L’ionisation des molécules
Le troisième exemple choisi par Einstein pour appliquer son hypothèse est l’ionisation des molécules. Comme pour l’effet photoélectrique, Einstein propose d’interpréter ce phénomène en supposant que « tout quantum d’énergie absorbée [par le gaz] est effectivement utilisé pour l’ionisation d’une seule molécule ». L’énergie d’un seul quantum doit donc être supérieure à l’énergie d’ionisation de la molécule : comme la photoluminescence ou l’effet photoélectrique, ce phénomène présente un seuil. Connaissant la longueur d’onde maximale (et donc de la fréquence minimale) de la lumière ionisant certains gaz raréfiés, Einstein en déduit une valeur de l’énergie d’ionisation. Cette valeur est égale (à 5 % près) à une valeur expérimentale obtenue par Stark avec une méthode totalement différente (mesures de tension d’ionisation).

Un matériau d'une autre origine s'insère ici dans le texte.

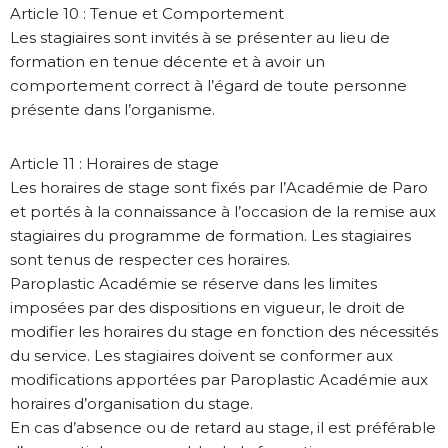
Article 10 : Tenue et Comportement
Les stagiaires sont invités à se présenter au lieu de
formation en tenue décente et à avoir un
comportement correct à l’égard de toute personne
présente dans l’organisme.
Article 11 : Horaires de stage
Les horaires de stage sont fixés par l’Académie de Paro
et portés à la connaissance à l’occasion de la remise aux
stagiaires du programme de formation. Les stagiaires
sont tenus de respecter ces horaires.
Paroplastic Académie se réserve dans les limites
imposées par des dispositions en vigueur, le droit de
modifier les horaires du stage en fonction des nécessités
du service. Les stagiaires doivent se conformer aux
modifications apportées par Paroplastic Académie aux
horaires d’organisation du stage.
En cas d’absence ou de retard au stage, il est préférable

Le devenir de l’intuition d’Einstein
Les prédictions d’Einstein laissent incrédules nombre de physiciens. L’un d'eux, Milikan, décide alors de prouver que l’hypothèse d’Einstein est fausse en testant ses prédictions grâce à des expériences très précises. Il dira en 1949 : « J’ai passé dix ans de ma vie à tester les équations d’Einstein de 1905, et, contrairement à toutes mes attentes, j’ai été contraint, en 1915, à attester qu’elles sont vérifiées expérimentalement sans aucune ambiguïté, et cela en dépit de leur caractère non raisonnable puisqu’elles semblent violer tout ce que nous savons des interférences de la lumière. » La publication de ces travaux en 1919 viendra donner un grand poids à l’hypothèse d’Einstein et la remettra en selle face aux résistances de la grande majorité de la communauté scientifique. Parallèlement, la mécanique quantique fait ses premiers pas. Cette nouvelle théorie permet de comprendre la structure de la matière. L’idée que la lumière aussi doit obéir aux lois de la mécanique quantique fait son chemin. Il faudra toutefois attendre 1926 pour que Dirac réconcilie l’électromagnétisme et la mécanique quantique en donnant naissance à l’électrodynamique quantique. C’est cette même année que le physicien Gilbert N. Lewis baptisera les quanta de lumière du nom actuel : les photons. Entre-temps, Einstein aura poursuivi ses travaux sur la nature de la lumière. En 1917, il établira les processus élémentaires d’interaction entre la lumière et la matière : absorption, émission spontanée et émission stimulée. Il établira l’expression de la quantité de mouvement d’un quantum de lumière, en déduira que l’atome qui émet la lumière subit un recul dans la direction opposée au départ du photon, et fondera le caractère statistique des interactions lumière-matière. Aujourd’hui, la théorie de Maxwell et la mécanique quantique sont pleinement réconciliées grâce à la « théorie quantique des champs ». Ondes et particules ne sont plus deux visions antagonistes de la lumière mais deux aspects complémentaires d’un nouveau type d’objet, le « quanton ».